SU-I-GPD-I-12 (Sunday, July 30, 2017) 3:00 PM - 6:00 PM Room: Exhibit Hall


Purpose: To develop a new statistical iterative reconstruction (SIR) method that accounts for both hardware blur and software blur in CBCT.

Methods: Detector blur (hardware blur) in the projection data was taken into account in the SIR objective function, leading to a non-diagonal noise covariance matrix. The detector blur was approximated using Gaussian function and estimated from the projection data by placing a tungsten edge on the face of the flat-panel detector. The Hessian penalty can effectively suppress the staircase effect of the total variation (TV) penalty with an extra cost of blurring object edges (software blur). We combined TV and Hessian in a structure adaptive way to reduce this kind of blur due to the regularization. A generalized least-squares penalized weighted least-square (PWLS) criterion was designed to account for both detector blur and regularization blur. An effective algorithm was developed to minimize the objective function using a majorization-minimization (MM) approach. We evaluated the proposed method on a Compressed Sensing (CS) and a modified 3D shepp-logan phantom. The data were reconstructed with different regularizations using both uncorrelated model (not accounting for detector blur) and correlated model (accounting for detector blur). The full-width-at-half-maximum (FWHM) was calculated for comparison.

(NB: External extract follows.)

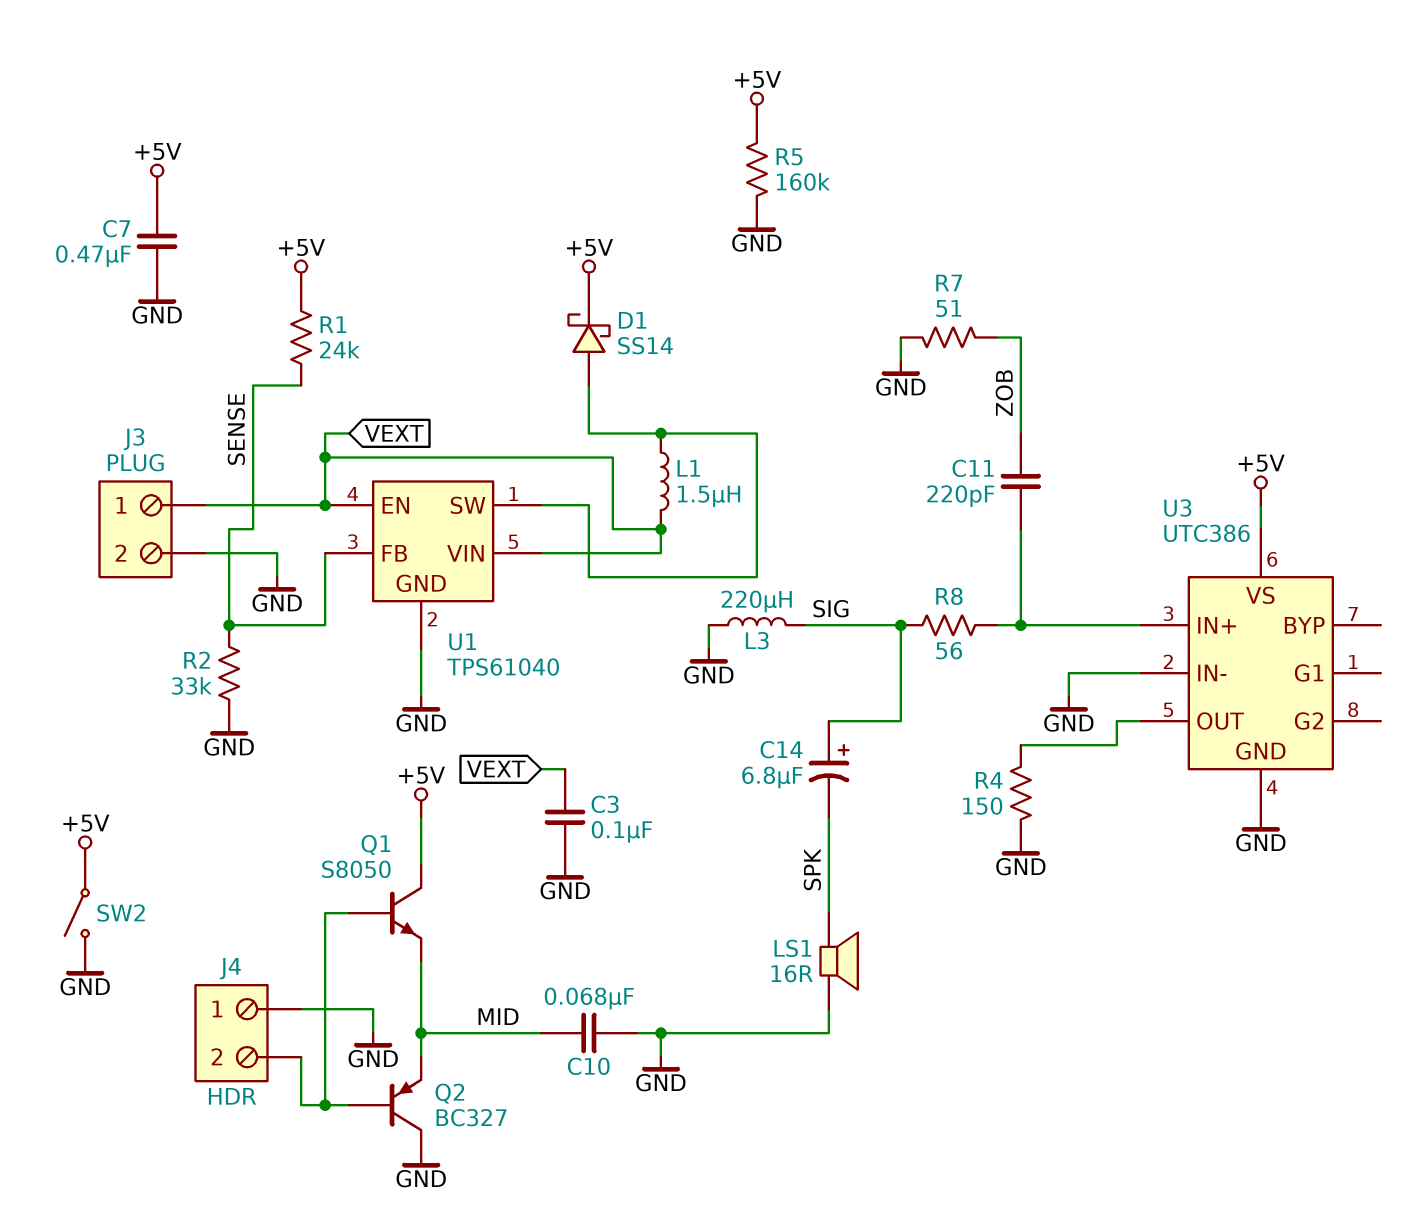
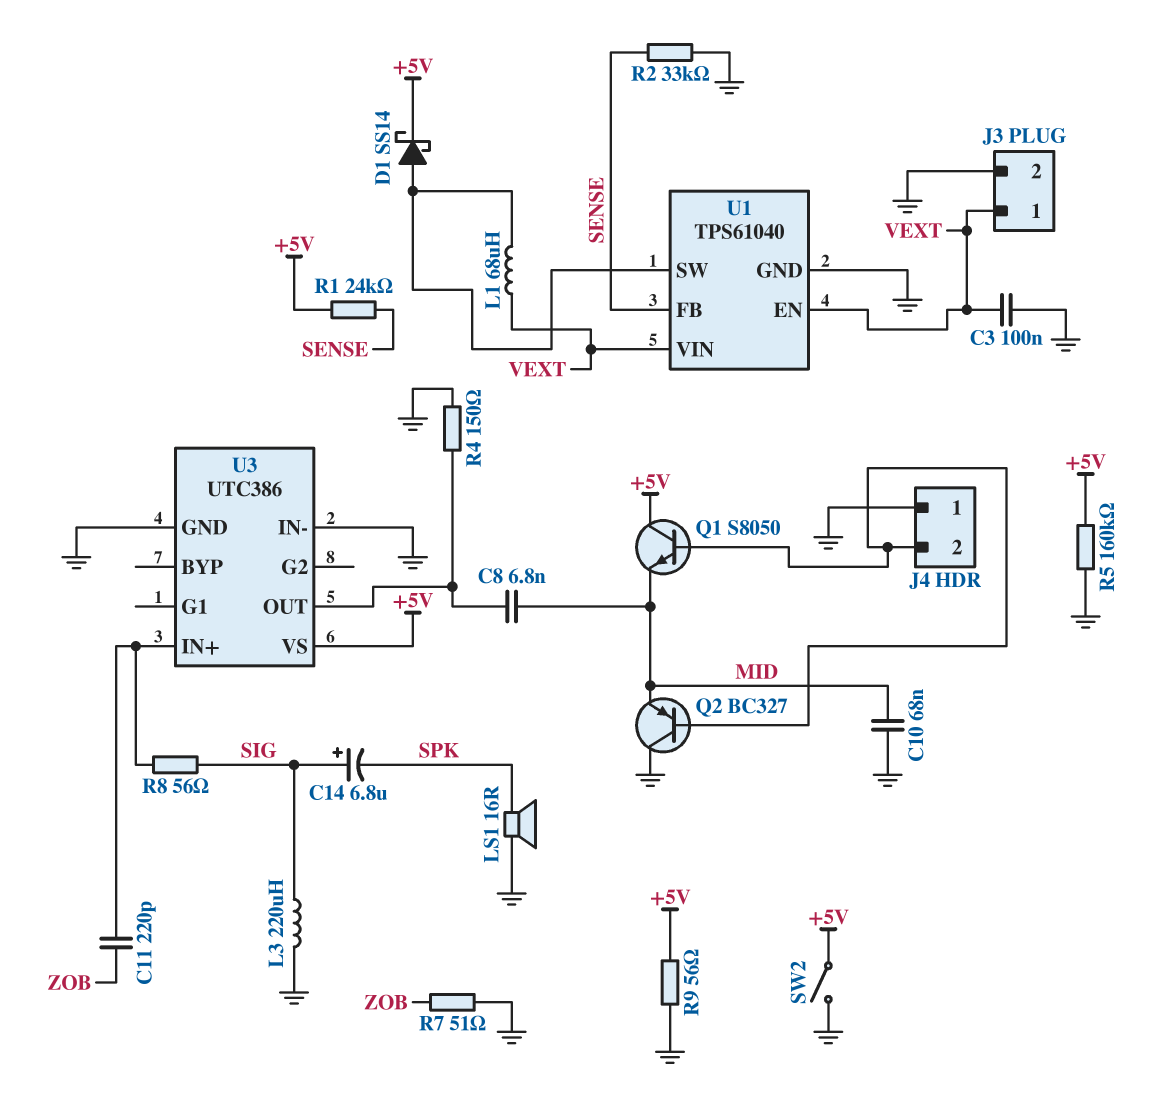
C7: 470nF (+5V, GND) -> none
C8: none -> 6.8nF (MID, U3/OUT)
L1: 1.5uH (U1/SW, VEXT) -> 68uH (U1/SW, VEXT)
R9: none -> 56 (+5V, GND)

Results: Both blur considerations improved the resolution of the reconstruction results. For the CS phantom, images reconstructed using the uncorrelated model had lower spatial resolution than those reconstructed using the correlated model at the same noise level. For the shepp-logan phantom, images reconstructed using the combined penalty preserved edges like TV and preserved low-contrast objects like Hessian. The FWHM due to the combined penalty was similar to TV, and less than that of Hessian.

Conclusion: The proposed SIR considering both detector blur and regularization blur improved the spatial resolution compared to traditional SIR.

Funding Support, Disclosures, and Conflict of Interest: This work was supported in part by National Natural Science Foundation of China (NNSFC), under Grant Nos. 61375018 and 61672253. J. Wang was supported in part by grants from the Cancer Prevention and Research Institute of Texas (RP130109 and RP110562-P2), the National Institute of Biomedical Imaging and Bioengineering (R01 EB020366).